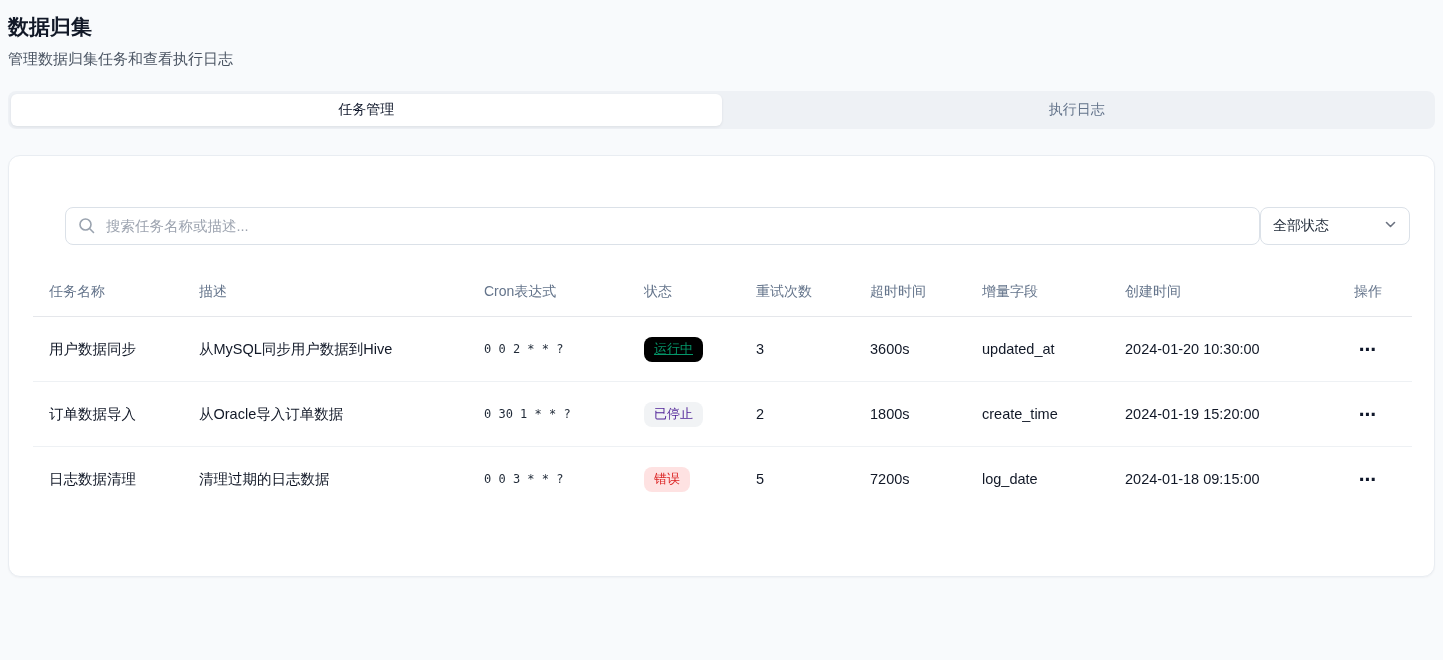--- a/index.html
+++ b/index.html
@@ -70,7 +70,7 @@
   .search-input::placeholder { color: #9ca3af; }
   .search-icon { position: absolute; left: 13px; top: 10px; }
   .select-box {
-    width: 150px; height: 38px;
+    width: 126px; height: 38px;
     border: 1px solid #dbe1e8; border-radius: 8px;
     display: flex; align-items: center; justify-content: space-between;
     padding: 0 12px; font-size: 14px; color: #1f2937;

++++++++++++++++++++

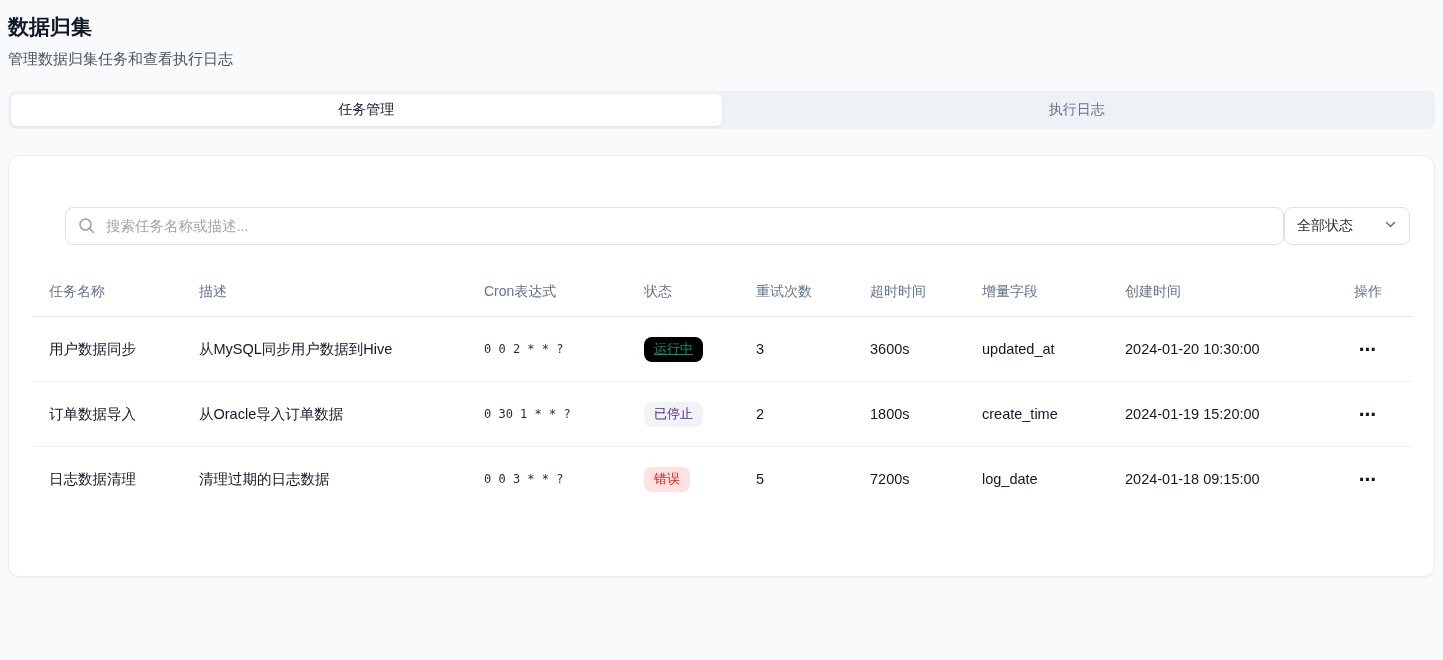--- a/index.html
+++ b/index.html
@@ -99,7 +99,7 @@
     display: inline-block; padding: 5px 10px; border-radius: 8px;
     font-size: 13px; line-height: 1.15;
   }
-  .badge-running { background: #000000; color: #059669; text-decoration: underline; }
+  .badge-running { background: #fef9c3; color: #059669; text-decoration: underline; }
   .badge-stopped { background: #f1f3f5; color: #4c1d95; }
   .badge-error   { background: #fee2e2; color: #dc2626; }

++++++++++++++++++++

Every line in the data above that contains "text" needs to be copied.

## Written response
-  .badge-running { background: #000000; color: #059669; text-decoration: underline; }
+  .badge-running { background: #fef9c3; color: #059669; text-decoration: underline; }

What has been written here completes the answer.